Le caractère sacré de ces objets les rendant impropres à une exposition, une requête formelle de retour avait été adressée, en août 2022, à la Ville de Genève par le Comité des relations extérieures de la Confédération Haudenosaunee. Le masque et le hochet lui ont été rendus au cours d’une cérémonie réunissant Sami Kanaan, conseiller administratif de la Ville, Carine Ayélé Durand, directrice du MEG, et trois membres du comité des relations extérieures des Haudenosaunee*.
Parmi eux, Kenneth Deer (Nation Mohawk). Comme le note celui-ci dans un article du Temps, «les masques sont directement prélevés des arbres. Si l’arbre est vivant, le masque l’est aussi.» Or pour les chefs Haudenosaunee, les objets conservés au MEG «n’ont pas été nourris convenablement. Le masque ne comprenait plus sa langue originelle. En un mot, ces objets n’étaient plus vivants comme l’arbre qui les avait portés.»
Ces objets proviennent d’une collection léguée en 1825 au musée par le genevois Amédée Pictet de Sergy. Elle contient d’autres pièces n’ayant pas de valeur sacrée et dont les restitutions n’ont donc pas été demandées par les Haudenosaunee.
Il faut noter la vitesse avec laquelle ces objets réclamés ont été remis à leurs propriétaires initiaux. C’est qu’entre Genève et les Nations iroquoises, une longue histoire d’amitié existe depuis 100 ans. Plus exactement, depuis la tentative –infructueuse- du deskaheh (ambassadeur) cayuga Levi General, porte-parole de la Ligue des Six Nations Iroquoises, de pénétrer dans l’enceinte de la Société des Nations (SDN) à Genève, en 1923, pour y faire résonner son Appel de l’homme rouge à la justice. Ces nations n’existaient-elles pas bien avant l’arrivée des Européens?
Si la SDN ne l’entend pas, le deskaheh ne rentre néanmoins pas chez lui les mains vides. Il obtient le soutien du Bureau international pour la défense des indigènes, créé par le journaliste René Claparède, «dont l’attitude de respect du statut d’ambassadeur de General, de non-ingérence et de discrétion tranche en cette époque de colonialisme et de préjugés», expliquait dans la revue choisir (octobre 2019) Pierrette Birraux.

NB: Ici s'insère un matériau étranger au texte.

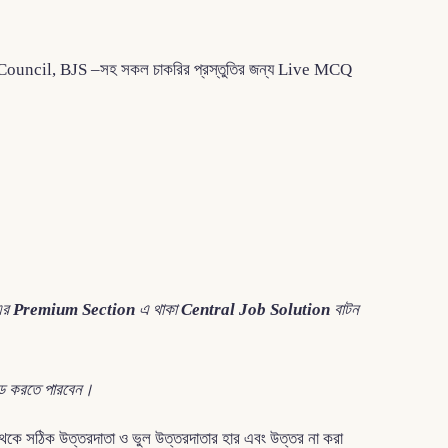
A, Bar Council, BJS –সহ সকল চাকরির প্রস্তুতির জন্য Live MCQ
এর
Premium Section
এ থাকা
Central Job Solution
বাটন
োড করতে পারবেন।
 থেকে সঠিক উত্তরদাতা ও ভুল উত্তরদাতার হার এবং উত্তর না করা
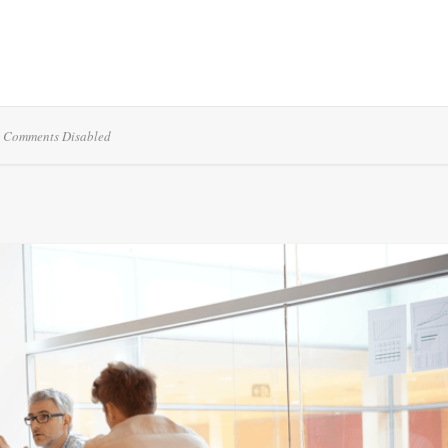
Comments Disabled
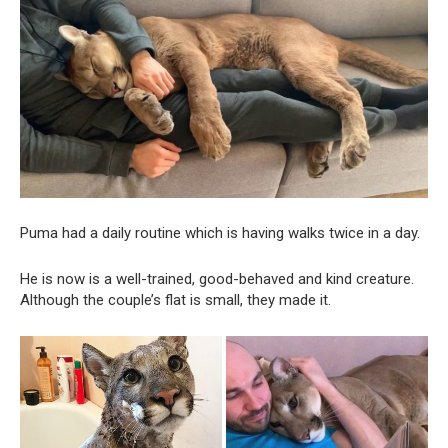
Puma had a daily routine which is having walks twice in a day.
He is now is a well-trained, good-behaved and kind creature.
Although the couple’s flat is small, they made it.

Cette historienne a longtemps dirigé le Docip, le Centre de documentation, de recherche et d’information des peuples autochtones. Elle précise: «Face au refus du Canada et de la Grande Bretagne de laisser le deskaheh entrer au siège de la SDN, la Mairie de Genève a organisé un événement officiel public lors duquel le Chef a prononcé son discours devant de nombreux dignitaires de la SDN et un public considérable. Le maire Jean-Baptiste Pons inaugurait ainsi une tradition poursuivie par ses successeur·e·s, Claude Ketterer, Michel Rossetti et Sandrine Salerno, qui reçurent également, de manière tout à fait officielle, les délégations autochtones auprès des Nations Unies en 1977, 1997 et 2013.»
Le deskaheh Général a ainsi ouvert la voie à bien d’autres délégations autochtones auprès de l’ONU. Du fait de leurs peu de moyens, les autochtones emploient pour se faire entendre des stratégies qui leur sont propres. «L’une d’elle est de conclure des alliances avec divers acteurs de la société locale et internationale», explique encore Pierrette Birraux. Un long processus de reconnaissance, qui a abouti à l’adoption en 2007 de la Déclaration sur les droits des peuples autochtones. (cath.ch/lb)

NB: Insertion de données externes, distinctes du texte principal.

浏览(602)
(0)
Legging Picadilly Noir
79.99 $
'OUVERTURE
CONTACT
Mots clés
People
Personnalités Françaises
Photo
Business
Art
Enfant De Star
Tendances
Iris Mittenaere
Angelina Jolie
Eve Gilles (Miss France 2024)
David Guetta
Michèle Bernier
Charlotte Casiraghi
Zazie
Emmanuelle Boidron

* Les Haudenosaunee comprennent les Sénécas, les Cayugas, les Oneidas, les Onondagas, les Mohawks et les Tuscaroras. Ils vivent des deux côtés de la frontière entre les États-Unis et le Canada.

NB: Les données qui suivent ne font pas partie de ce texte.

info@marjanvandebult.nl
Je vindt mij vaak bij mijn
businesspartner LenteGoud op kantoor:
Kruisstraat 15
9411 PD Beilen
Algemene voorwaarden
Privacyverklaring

Un arbre de la paix planté à Genève
Le 9 février 2023 la Ville de Genève et le Comité des relations extérieures Haudenosaunee (Confédération des Six Nations Iroquoises) planteront ensemble un Arbre de la Paix au parc des Bastions. Cet événement aura lieu dans le cadre de la commémoration du centenaire de la mission auprès de la Société des Nations du chef deskaheh à Genève. Sous les racines de l’arbre, seront enterrées une flèche et une massue de guerre, des armes traditionnelles Haudenosaunee, comme symboles de paix entre les deux peuples.
L’arbre choisi est un pin blanc ou pinus strobus, un emblème des Haudenosaunee qui figure sur leur drapeau ainsi que sur leur passeport. Il symbolise la Constitution Haudenosaunee, appelée la Grande Loi de la Paix.